[Saved entries]
——————
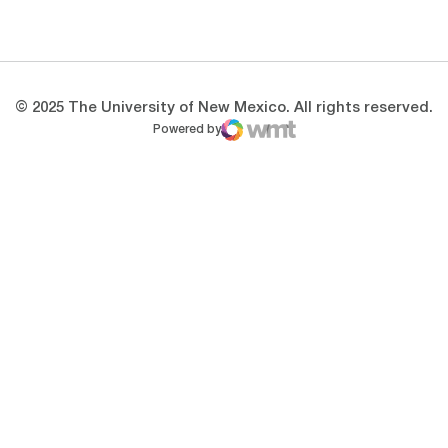
Opens in a new window
Opens in a new 
© 2025 The University of New Mexico. All rights reserved.
Powered by
WMT Digital
Opens in a new window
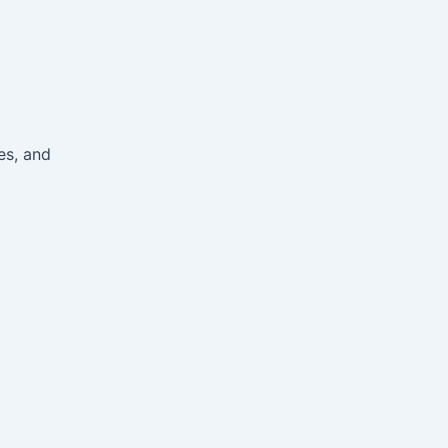
es, and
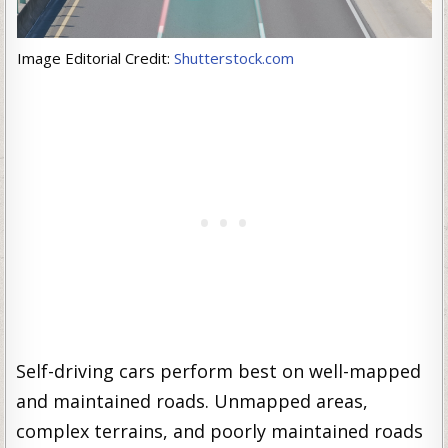
Image Editorial Credit:
Shutterstock.com
Self-driving cars perform best on well-mapped
and maintained roads. Unmapped areas,
complex terrains, and poorly maintained roads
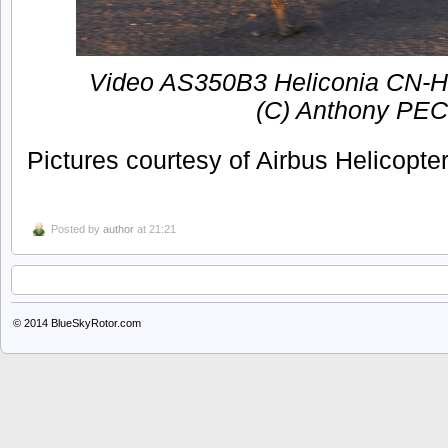
Video AS350B3 Heliconia CN-HB
(C) Anthony PE
Pictures courtesy of Airbus Helicopte
Posted by
author
at 21:21
© 2014
BlueSkyRotor.com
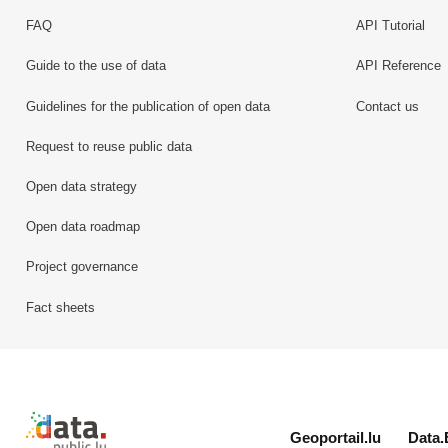
FAQ
API Tutorial
Guide to the use of data
API Reference
Guidelines for the publication of open data
Contact us
Request to reuse public data
Open data strategy
Open data roadmap
Project governance
Fact sheets
Retour à l'accueil de data.public.lu
Geoportail.lu
Data.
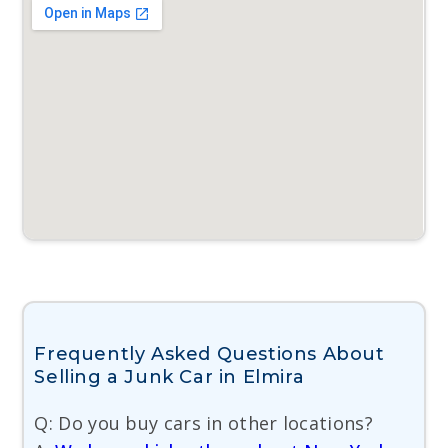
Frequently Asked Questions About
Selling a Junk Car in Elmira
Q: Do you buy cars in other locations?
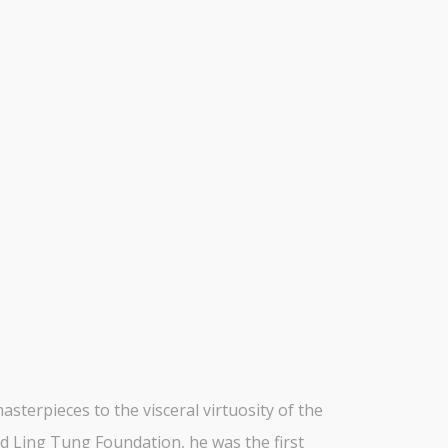
terpieces to the visceral virtuosity of the
ed Ling Tung Foundation, he was the first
——————
Description of the task: Locate every line in the material above that contains the word "maintained" and copy each of those lines.

Solved exercise:
and maintained roads. Unmapped areas,
complex terrains, and poorly maintained roads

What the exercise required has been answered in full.